List every person mentioned by name in the post that follows, not counting the username on its first line.

- **Reading text**:
_ _ _ _ _ _ _

Post by MargaretTalbot »

Hi there,
I am so happy to be with you, and hope everybody is having a good Monday--if that's not a contradiction in terms--so far. It's a gorgeous, chilly morning in Washington D.C. where I live.

Moira and Wendy--Thank you for your great questions.

To answer your questions about the insecurity of an acting career, and whether my Dad ever considered switching to another career: He used to say that he had never turned down a job--and if he was a little sheepish about that, he was also proud, because it meant that he never had to do any other kind of work to support himself or his family. It's pretty common, of course, for actors to take other jobs in between acting stints, and the fact that my father never did was very important to him; he never did consider another career. One thing I really came to appreciate about my Dad while writing this book was the fact that he so valued being able entertain people for a living, and didn't feel bitter about the fact that he never became a big star. While researching the book I got a sense of how his studio, Warner Brothers, sought to promote him as the next Clark Gable in the early 30s. Motion Picture magazine featured him as the male star of tomorrow one year (Katharine Hepburn was the female star). There was a moment when it must have felt to him that he was really poised for the big time. He never made it into that firmament but he felt very lucky to be able to work at what he loved all his life.
Though he wasn't the greatest businessman, I do think he would have enjoyed a longer go at managing a theater company.

_ _ _ _ _ _ _

- **Given data**:

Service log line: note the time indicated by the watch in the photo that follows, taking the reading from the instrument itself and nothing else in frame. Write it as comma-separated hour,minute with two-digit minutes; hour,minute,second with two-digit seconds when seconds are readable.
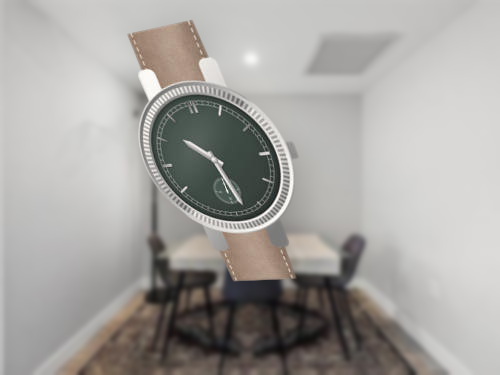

_ _ _ _ _ _ _

- **Exercise output**: Moira, Wendy, Clark Gable, Katharine Hepburn